Greggs realised that they were being left behind in this trend and introduced a range of healthier sandwiches, with fewer calories and less salt and sugar. This winter they will introduce fresh soup and hot sandwiches to capitalise further on this trend.

This just shows how necessary it is for business owners to keep abreast of their customers’ changing tastes and habits. A restaurant or café might ensure that the latest culinary sensation makes an appearance on their menu or get rid of the favourite from 2010. A b2b provider might keep up-to-date with changes in their customer’s business sectors, so that they can tailor their services to the needs they have right now, not five years ago.

Analyse and optimise user experience

Another prong of Greggs’ turnaround is refurbishing some of their stores to a higher standard and adding more seats, making their bakeries a more pleasant place for customers to spend their money.

As well as reviewing financials, businesses should consider whether buying from or interacting with the business is a pleasant experience for customers or one which leaves them frustrated or frazzled. One of the best ways to do this is to ask customers for feedback directly, perhaps using a survey or feedback forms with a prize incentive.

Google Analytics can be used to track user’s path journey through a website, allowing businesses to work out which regions of the website are performing and assisting in sales or enquiries.

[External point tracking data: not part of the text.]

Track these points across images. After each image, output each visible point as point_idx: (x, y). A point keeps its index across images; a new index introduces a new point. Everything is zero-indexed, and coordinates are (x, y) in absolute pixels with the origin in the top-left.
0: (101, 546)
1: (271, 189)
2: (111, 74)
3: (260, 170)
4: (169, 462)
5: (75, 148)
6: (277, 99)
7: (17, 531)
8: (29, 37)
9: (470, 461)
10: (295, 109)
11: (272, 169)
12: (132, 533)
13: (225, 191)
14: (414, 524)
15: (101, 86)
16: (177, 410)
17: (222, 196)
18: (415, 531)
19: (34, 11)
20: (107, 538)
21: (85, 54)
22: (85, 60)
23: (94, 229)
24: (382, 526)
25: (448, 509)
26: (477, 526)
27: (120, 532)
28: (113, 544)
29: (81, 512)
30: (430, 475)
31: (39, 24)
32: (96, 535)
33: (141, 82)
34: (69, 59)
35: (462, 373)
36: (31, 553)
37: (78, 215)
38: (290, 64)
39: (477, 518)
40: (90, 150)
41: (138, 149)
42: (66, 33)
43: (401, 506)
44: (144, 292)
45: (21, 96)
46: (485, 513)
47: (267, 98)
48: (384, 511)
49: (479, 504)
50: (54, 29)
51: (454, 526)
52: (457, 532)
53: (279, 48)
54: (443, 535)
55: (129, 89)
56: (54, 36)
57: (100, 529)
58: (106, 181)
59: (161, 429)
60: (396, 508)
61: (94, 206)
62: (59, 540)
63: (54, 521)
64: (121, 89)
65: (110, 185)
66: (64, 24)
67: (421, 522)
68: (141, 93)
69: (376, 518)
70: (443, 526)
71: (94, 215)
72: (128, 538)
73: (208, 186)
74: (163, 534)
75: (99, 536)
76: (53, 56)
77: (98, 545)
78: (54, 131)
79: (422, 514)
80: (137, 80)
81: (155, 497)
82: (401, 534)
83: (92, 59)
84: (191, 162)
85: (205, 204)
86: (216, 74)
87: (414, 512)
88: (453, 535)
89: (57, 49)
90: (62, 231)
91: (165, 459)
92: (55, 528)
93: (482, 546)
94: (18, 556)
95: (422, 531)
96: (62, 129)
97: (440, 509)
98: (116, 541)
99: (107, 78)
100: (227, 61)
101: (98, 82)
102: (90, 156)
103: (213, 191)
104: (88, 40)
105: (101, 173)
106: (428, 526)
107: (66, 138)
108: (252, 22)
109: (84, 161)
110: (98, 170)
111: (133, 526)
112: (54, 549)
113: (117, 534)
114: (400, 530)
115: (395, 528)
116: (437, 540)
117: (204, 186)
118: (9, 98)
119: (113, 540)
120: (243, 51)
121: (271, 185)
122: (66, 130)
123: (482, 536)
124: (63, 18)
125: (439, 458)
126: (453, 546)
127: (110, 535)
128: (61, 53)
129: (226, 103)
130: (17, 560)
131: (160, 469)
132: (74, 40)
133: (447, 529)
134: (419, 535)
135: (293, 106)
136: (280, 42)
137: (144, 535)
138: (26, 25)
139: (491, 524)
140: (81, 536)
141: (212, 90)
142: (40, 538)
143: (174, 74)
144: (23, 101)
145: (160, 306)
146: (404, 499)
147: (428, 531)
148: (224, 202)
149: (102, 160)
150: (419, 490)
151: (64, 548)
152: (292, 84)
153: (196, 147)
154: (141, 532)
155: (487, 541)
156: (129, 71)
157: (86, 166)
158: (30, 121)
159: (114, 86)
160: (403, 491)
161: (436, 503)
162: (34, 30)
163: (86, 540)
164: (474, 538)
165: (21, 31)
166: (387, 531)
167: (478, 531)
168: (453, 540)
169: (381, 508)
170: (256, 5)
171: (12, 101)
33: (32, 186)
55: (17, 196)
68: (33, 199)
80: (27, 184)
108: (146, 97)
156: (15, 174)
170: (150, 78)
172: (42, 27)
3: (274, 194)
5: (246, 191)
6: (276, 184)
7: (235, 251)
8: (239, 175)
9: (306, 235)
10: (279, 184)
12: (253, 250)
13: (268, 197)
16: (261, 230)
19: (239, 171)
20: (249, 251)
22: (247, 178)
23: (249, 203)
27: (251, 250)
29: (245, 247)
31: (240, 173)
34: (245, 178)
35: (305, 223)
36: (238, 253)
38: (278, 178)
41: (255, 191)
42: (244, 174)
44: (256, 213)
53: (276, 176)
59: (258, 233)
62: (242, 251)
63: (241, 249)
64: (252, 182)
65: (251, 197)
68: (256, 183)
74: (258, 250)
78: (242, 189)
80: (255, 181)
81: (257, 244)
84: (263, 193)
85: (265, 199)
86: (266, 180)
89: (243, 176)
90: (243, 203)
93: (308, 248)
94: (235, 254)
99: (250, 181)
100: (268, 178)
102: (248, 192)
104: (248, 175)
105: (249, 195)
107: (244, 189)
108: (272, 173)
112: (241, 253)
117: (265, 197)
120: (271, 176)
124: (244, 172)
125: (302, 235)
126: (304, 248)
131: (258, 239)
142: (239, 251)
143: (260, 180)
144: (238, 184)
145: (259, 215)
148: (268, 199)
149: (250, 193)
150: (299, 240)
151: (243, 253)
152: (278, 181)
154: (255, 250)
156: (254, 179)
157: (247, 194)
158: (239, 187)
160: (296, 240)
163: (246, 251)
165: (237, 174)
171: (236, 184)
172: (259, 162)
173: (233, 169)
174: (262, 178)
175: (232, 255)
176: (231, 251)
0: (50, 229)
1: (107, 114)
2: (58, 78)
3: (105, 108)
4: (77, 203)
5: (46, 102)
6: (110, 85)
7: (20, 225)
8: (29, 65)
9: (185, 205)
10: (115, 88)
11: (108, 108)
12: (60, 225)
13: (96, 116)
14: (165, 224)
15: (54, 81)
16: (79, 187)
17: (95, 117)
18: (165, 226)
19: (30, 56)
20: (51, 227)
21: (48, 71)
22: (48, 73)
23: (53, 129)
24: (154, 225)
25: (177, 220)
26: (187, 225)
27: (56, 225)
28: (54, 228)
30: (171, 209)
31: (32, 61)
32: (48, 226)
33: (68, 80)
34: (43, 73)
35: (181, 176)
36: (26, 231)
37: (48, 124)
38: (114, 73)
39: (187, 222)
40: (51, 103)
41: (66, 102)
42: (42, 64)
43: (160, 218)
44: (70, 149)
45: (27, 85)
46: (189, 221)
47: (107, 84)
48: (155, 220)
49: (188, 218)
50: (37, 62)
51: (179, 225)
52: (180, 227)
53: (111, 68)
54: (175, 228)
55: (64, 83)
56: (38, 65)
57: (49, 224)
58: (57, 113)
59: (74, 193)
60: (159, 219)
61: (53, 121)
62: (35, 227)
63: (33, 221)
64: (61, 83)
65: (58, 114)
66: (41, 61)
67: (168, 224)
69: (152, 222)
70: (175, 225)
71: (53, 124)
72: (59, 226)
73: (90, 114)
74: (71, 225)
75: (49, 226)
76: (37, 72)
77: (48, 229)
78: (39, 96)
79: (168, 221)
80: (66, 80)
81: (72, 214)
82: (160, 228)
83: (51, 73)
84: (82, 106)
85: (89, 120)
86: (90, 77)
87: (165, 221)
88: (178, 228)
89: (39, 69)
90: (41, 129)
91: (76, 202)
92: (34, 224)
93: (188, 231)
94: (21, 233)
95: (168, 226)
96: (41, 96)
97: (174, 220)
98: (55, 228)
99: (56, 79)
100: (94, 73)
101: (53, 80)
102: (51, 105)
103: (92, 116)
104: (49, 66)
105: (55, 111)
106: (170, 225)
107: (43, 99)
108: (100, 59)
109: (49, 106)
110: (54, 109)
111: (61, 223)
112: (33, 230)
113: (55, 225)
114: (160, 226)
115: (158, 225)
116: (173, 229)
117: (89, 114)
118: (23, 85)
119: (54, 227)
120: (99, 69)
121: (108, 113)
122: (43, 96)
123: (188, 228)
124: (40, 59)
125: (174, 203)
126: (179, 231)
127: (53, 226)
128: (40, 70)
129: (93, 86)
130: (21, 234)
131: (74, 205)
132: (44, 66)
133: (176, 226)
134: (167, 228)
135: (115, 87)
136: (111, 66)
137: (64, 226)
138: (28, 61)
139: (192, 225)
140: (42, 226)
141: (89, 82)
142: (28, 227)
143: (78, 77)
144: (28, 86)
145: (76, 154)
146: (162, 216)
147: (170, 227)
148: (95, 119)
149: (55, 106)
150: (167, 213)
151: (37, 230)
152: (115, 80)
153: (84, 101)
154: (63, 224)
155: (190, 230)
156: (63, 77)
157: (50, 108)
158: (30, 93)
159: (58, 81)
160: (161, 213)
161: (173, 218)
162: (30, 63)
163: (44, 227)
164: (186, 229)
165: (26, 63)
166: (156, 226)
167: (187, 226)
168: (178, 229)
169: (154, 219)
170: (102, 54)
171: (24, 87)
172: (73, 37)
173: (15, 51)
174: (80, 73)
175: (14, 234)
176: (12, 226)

Take advantage of external events

Another factor which Greggs’ management are crediting for their upturn in profits is this summer’s good weather. Sunshine and warmth made eating outside, grabbing a sandwich or pasty from the bakery an attractive option.
It’s unfortunate that businesses can’t pre-order the type of weather conditions they need, but they can capitalise on external events such as the weather, holidays and sporting and local events. Many businesses will already see improved performance around particular seasons or annual events, it’s important to think practically on how to capitalise on these events more effectively each time.